Short task
Please convert every line of the records below into a JSON list of strings, one string per line, with blank lines dropped. Leave the pictures out.

Data supplied
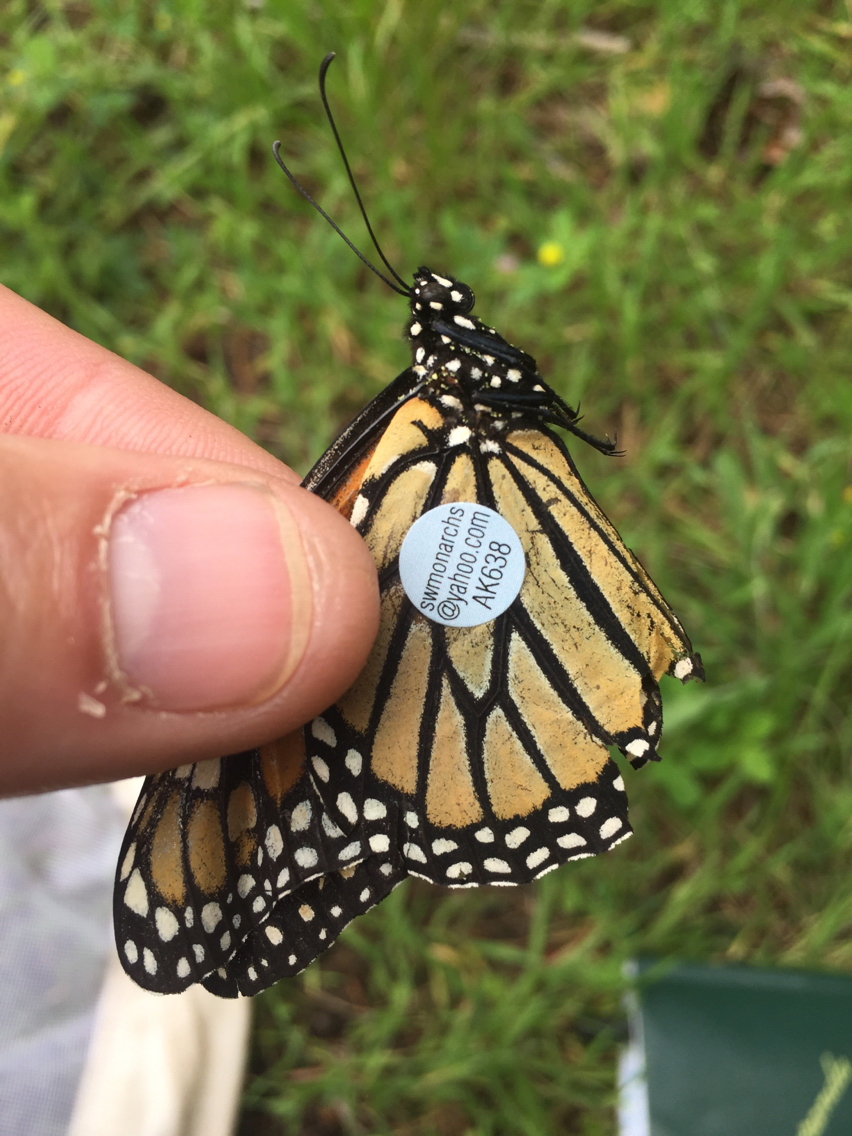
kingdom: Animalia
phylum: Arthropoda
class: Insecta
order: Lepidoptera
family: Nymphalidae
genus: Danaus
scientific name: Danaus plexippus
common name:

The result
[
  "kingdom: Animalia",
  "phylum: Arthropoda",
  "class: Insecta",
  "order: Lepidoptera",
  "family: Nymphalidae",
  "genus: Danaus",
  "scientific name: Danaus plexippus",
  "common name:"
]